テレビ朝日の報道でも、今季の主流は インフルエンザA型(H3N2:香港型) とされ、その割合は約 85% にのぼります。
さらに、近頃報告が増えている 変異株「サブクレードK」 が広がりつつあり、例年より症状が多様化している点も特徴です。
◆ 高熱だけじゃない?今年は胃腸症状が出るケースも
従来のインフルエンザといえば、
「高熱」「のどの痛み」「せき」などの呼吸器症状が中心でした。
しかし今年は、
- 吐き気
- 下痢
- お腹の痛み
といった 胃腸症状 を伴う例が目立っています。
特に「サブクレードK」変異株では、消化器症状を呈するケースが報告されており、
「風邪かな?」「胃腸炎かも?」と誤解されやすいのが今年の難しさです。
◆ 早めのワクチン接種が重要な理由
インフルエンザワクチンは、「感染を完全に防ぐ」ものではありません。
しかし、
・重症化のリスクを下げる
・症状の悪化や長期化を抑える
という点で大きなメリットがあります。
今年は流行が前倒しになっているため、
「接種前にすでに流行が始まってしまった」という声も報道で紹介されています。
そのため、
- まだ接種していない方は、できるだけ早めに受ける
- 特に子ども、高齢者、基礎疾患のある方は優先して接種する
ことが推奨されています。
◆ 胃腸症状でも“インフルの可能性”を忘れな
例年と異なり、胃腸症状が前面に出ることで、「胃腸炎だと思っていたらインフルエンザだった」という誤診・見落としが起こりやすくなっています。

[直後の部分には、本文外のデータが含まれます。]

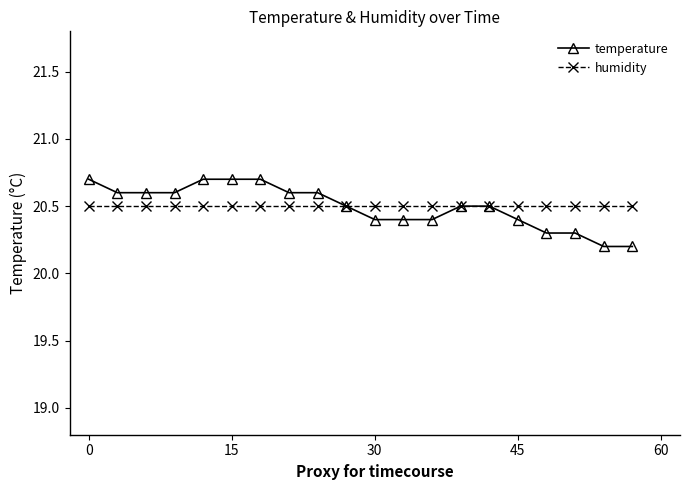

At how many categories does at least one series exceed 20?

20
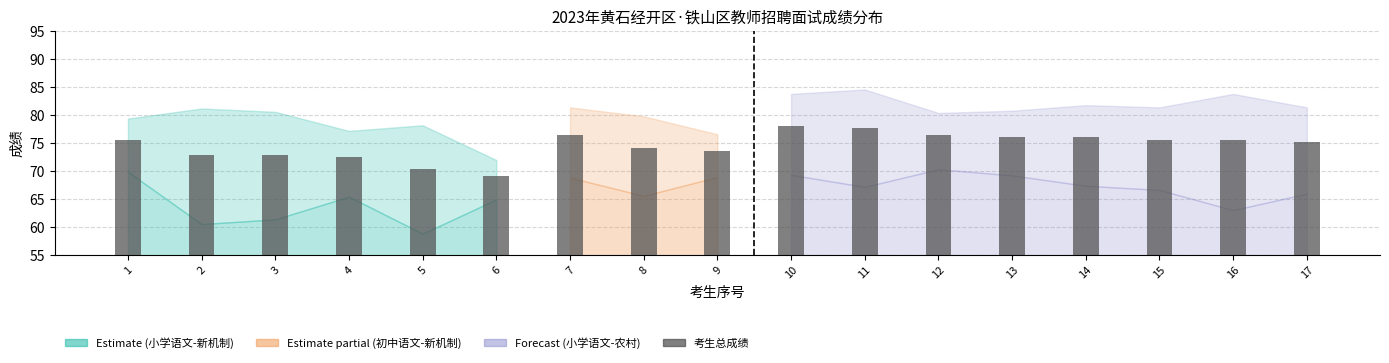

What is the change in value from 3 to 6?

-3.7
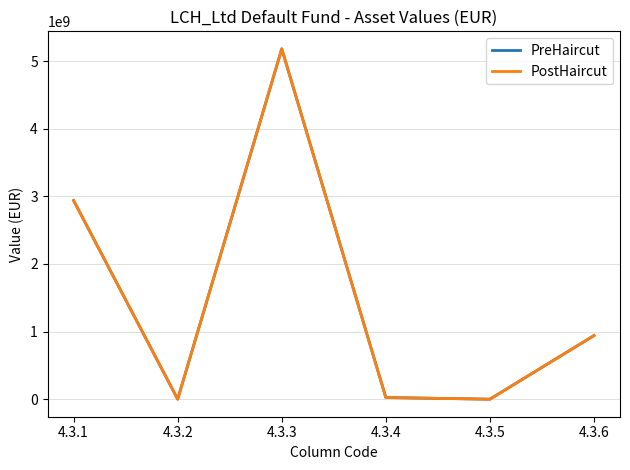

True or false: PostHaircut has more than 2 points higher than both neighbors.

False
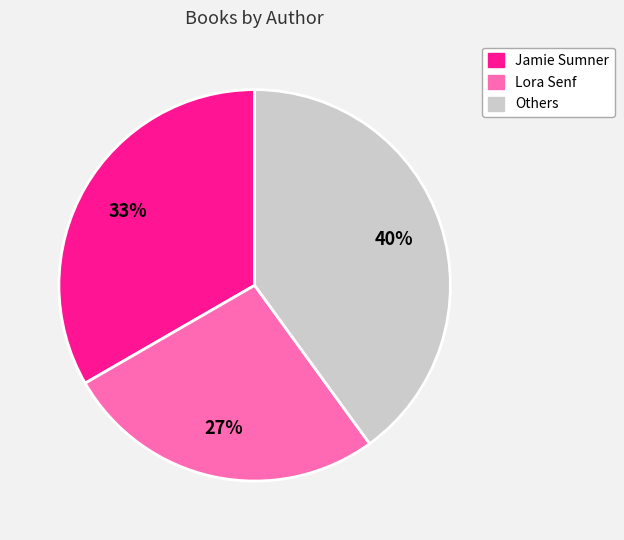

Does any single category account for the majority?

No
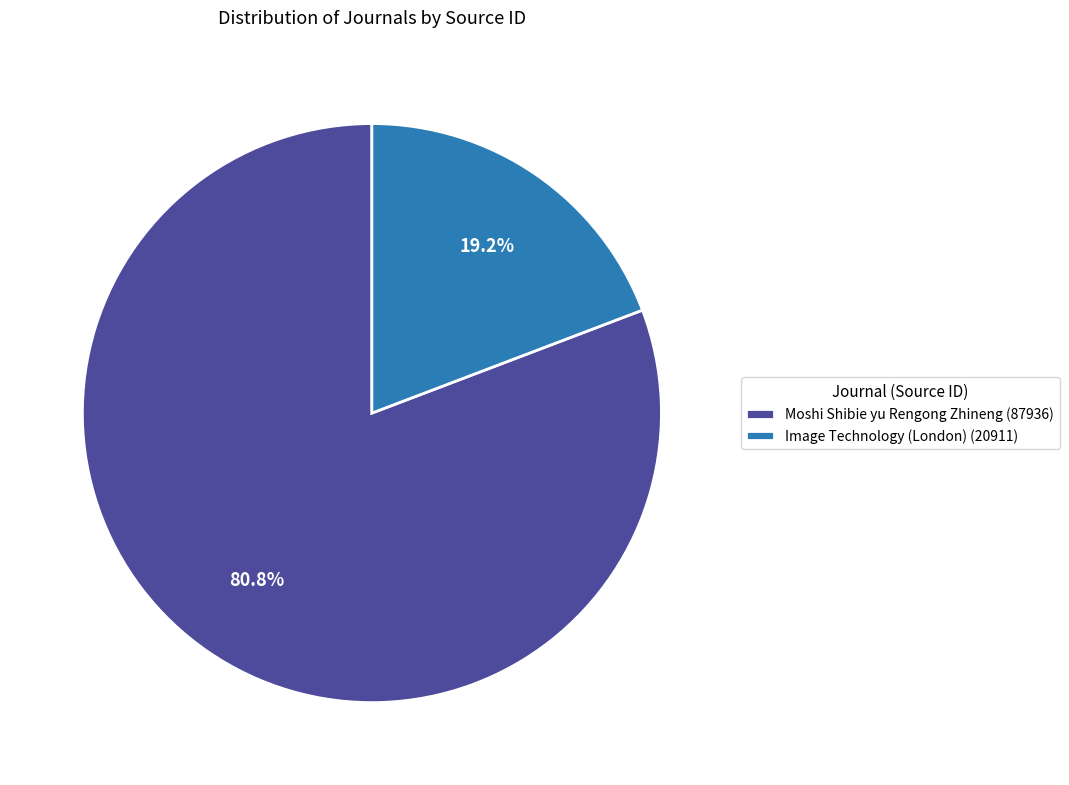

To the nearest percent, what portion does Image Technology (London) represent?

19%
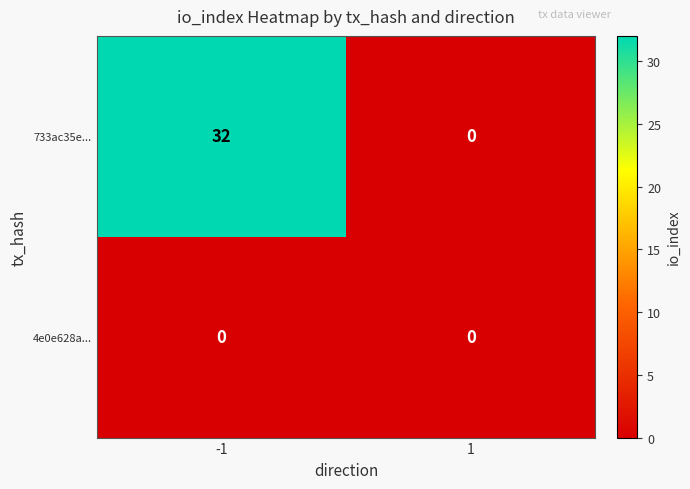

True or false: 4e0e628a... has a value of 0 at 1.

True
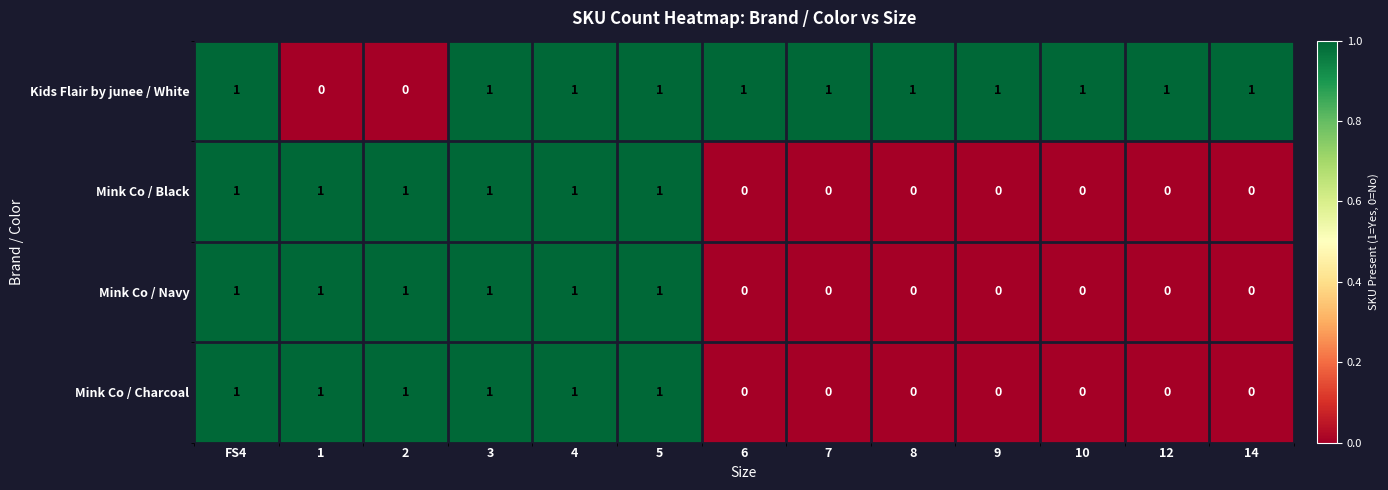

Between 1 and 5, which series saw the biggest shift?

Kids Flair by junee / White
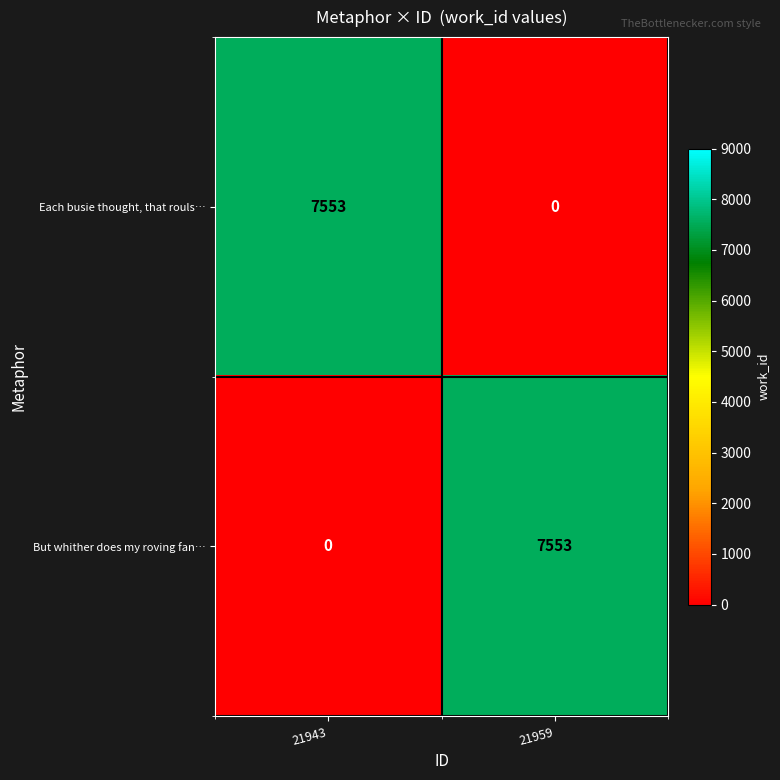

Is it true that Each busie thought, that rouls… equals -2300 at 21959?

False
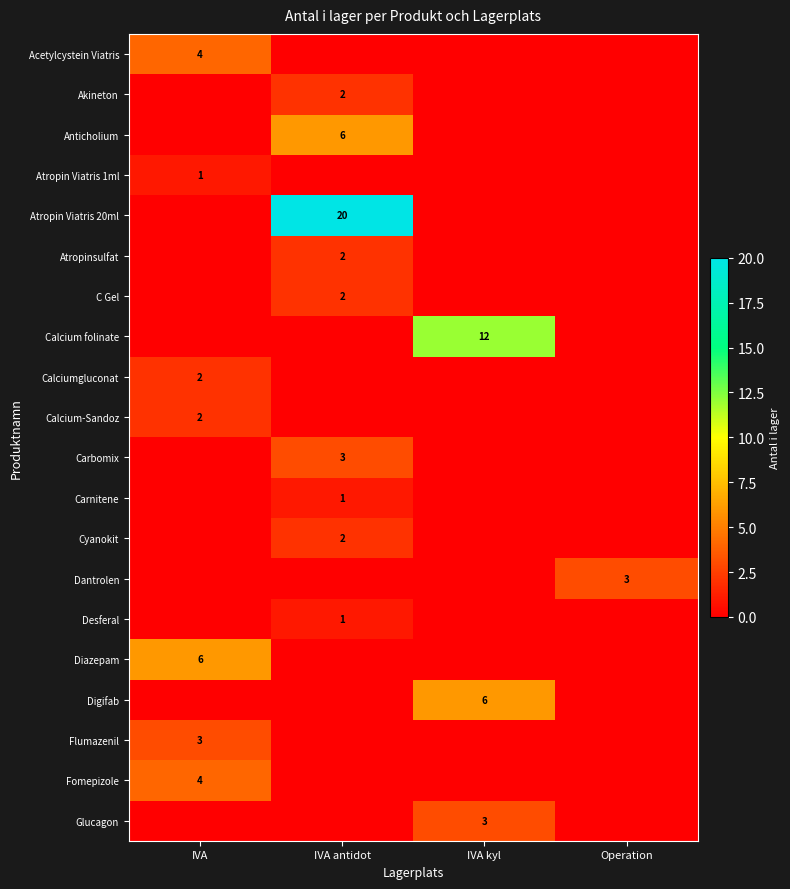

What is the total value across all series at IVA?

22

以下のようなときは、インフルエンザ検査も考慮しましょう:
- 発熱+胃腸症状
- だるさ・寒気・関節痛が強い
- 周囲にインフル患者がいる
- 下痢や吐き気が急に始まった
「咳が少ない=インフルではない」という判断は危険です。
◆ 日常生活でできる感染対策
ワクチンに加えて、日常的な感染予防も欠かせません。
- 手洗い・うがいの徹底
- 人混みではマスク着用
- 換気の強化
- 体調不良時は無理をしない・早めに受診
また症状がある場合は症状が落ち着くまで外出を控え、周囲への感染拡大を防ぐ心がけも大切です。
◆ まとめ:今年のインフルは“いつもと違う”。早期のワクチン接種による予防が鍵
今年のインフルエンザは、
✔ 流行が早い
✔ 変異株が流行中
✔ 胃腸症状が出る例も多い
という特徴があり、例年以上に注意が必要です。
ワクチンの早期接種と基本的な感染対策を組み合わせ、「風邪かな?」と思ったときも油断せず、インフルエンザを一つの可能性として考えることが、自分と周囲を守る大切なポイントです。